* TRY IT:
One exact copy of the listing, minus the images, is the required answer.

* DATA EXTRACT:
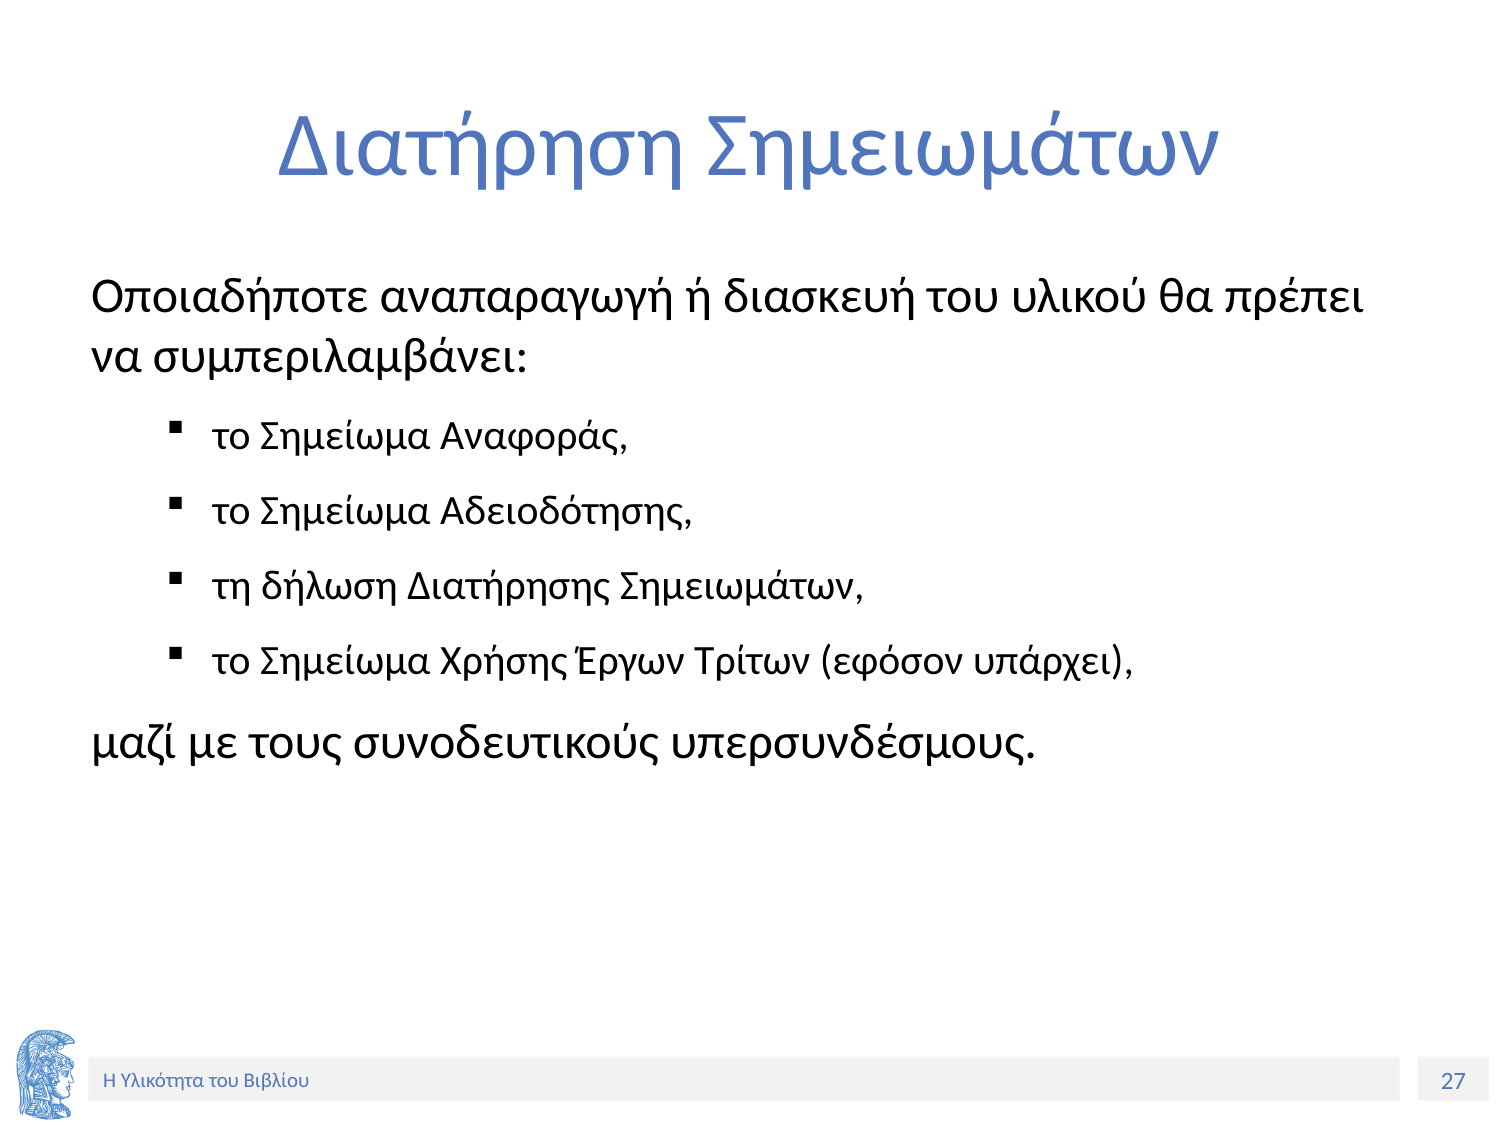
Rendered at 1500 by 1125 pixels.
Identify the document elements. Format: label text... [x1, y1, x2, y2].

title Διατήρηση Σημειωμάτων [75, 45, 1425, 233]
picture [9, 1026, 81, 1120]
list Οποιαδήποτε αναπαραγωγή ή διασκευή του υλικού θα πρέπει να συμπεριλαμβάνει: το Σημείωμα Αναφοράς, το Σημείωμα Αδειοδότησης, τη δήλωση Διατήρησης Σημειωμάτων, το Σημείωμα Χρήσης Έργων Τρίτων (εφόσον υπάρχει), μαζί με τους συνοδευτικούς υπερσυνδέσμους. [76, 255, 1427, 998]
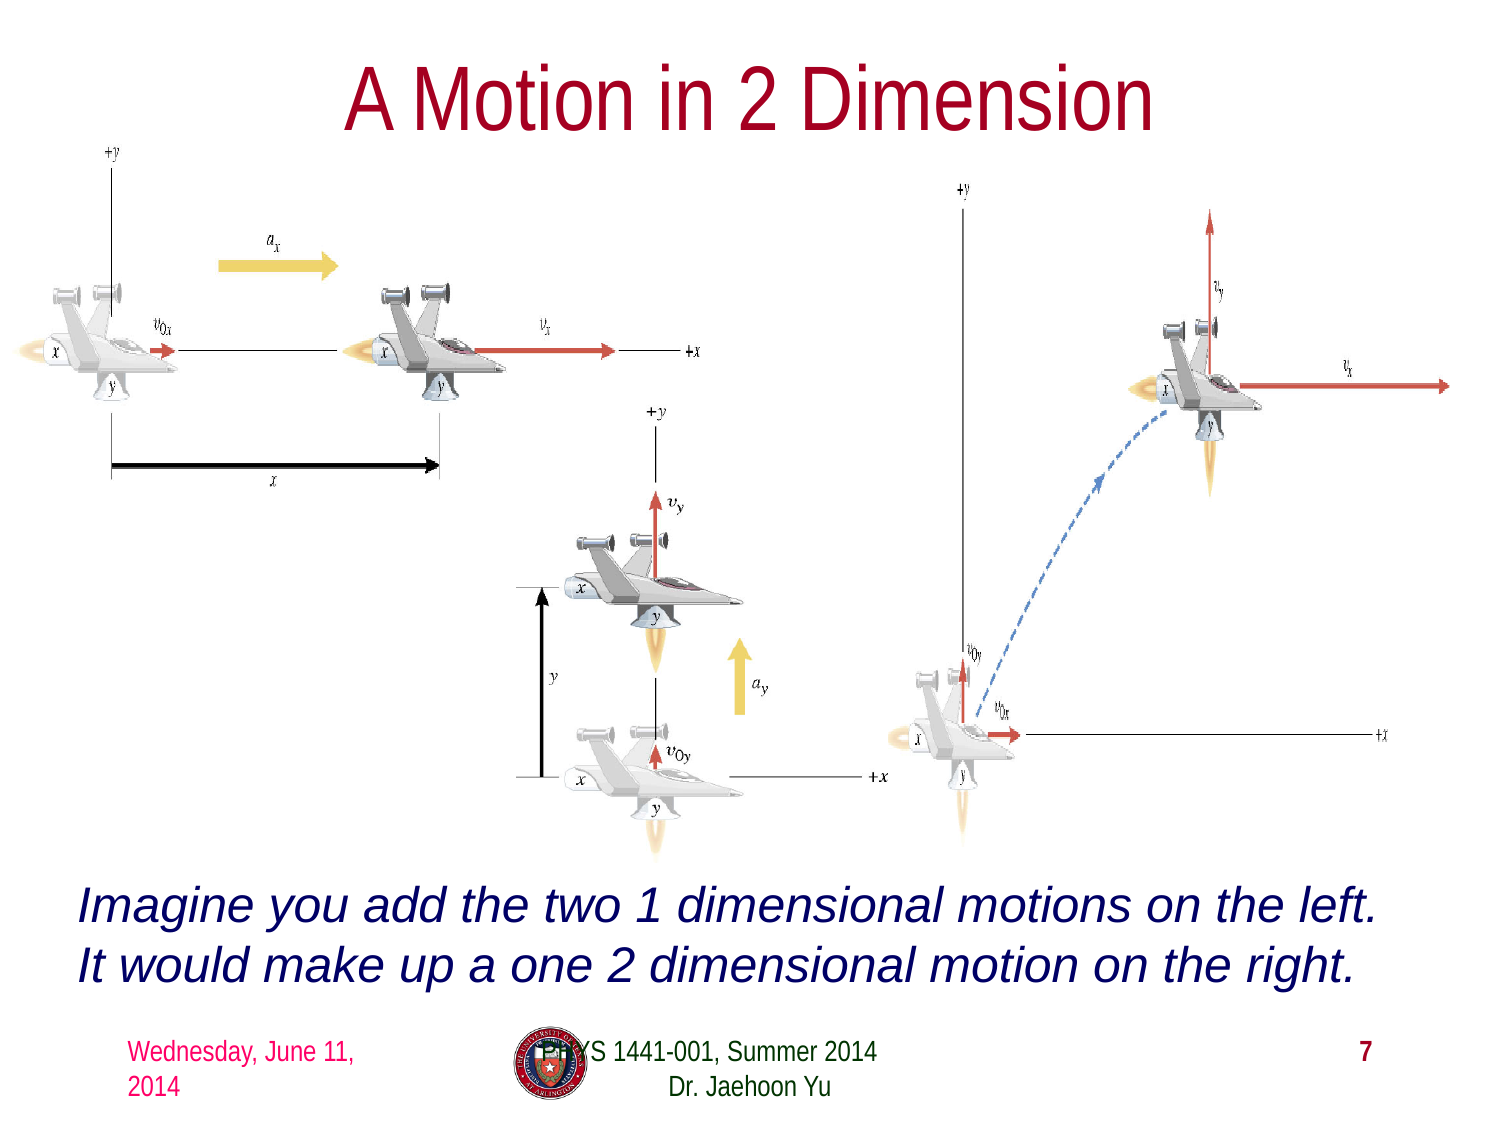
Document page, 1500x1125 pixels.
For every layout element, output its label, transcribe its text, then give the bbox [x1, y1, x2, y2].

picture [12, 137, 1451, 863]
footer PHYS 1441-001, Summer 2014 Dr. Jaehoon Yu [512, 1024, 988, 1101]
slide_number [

* PROBLEM SOLUTION:
Rendered at 1500 by 1125 pixels.
Identify the document elements. Format: label text... [x1, y1, x2, y2].

title Διατήρηση Σημειωμάτων [75, 45, 1425, 233]
picture [9, 1026, 81, 1120]
list Οποιαδήποτε αναπαραγωγή ή διασκευή του υλικού θα πρέπει να συμπεριλαμβάνει: το Σημείωμα Αναφοράς, το Σημείωμα Αδειοδότησης, τη δήλωση Διατήρησης Σημειωμάτων, το Σημείωμα Χρήσης Έργων Τρίτων (εφόσον υπάρχει), μαζί με τους συνοδευτικούς υπερσυνδέσμους. [76, 255, 1427, 998]
Document page, 1500x1125 pixels.
For every layout element, output its label, transcribe its text, then give the bbox [x1, y1, x2, y2].

picture [12, 137, 1451, 863]
footer PHYS 1441-001, Summer 2014 Dr. Jaehoon Yu [512, 1024, 988, 1101]
slide_number [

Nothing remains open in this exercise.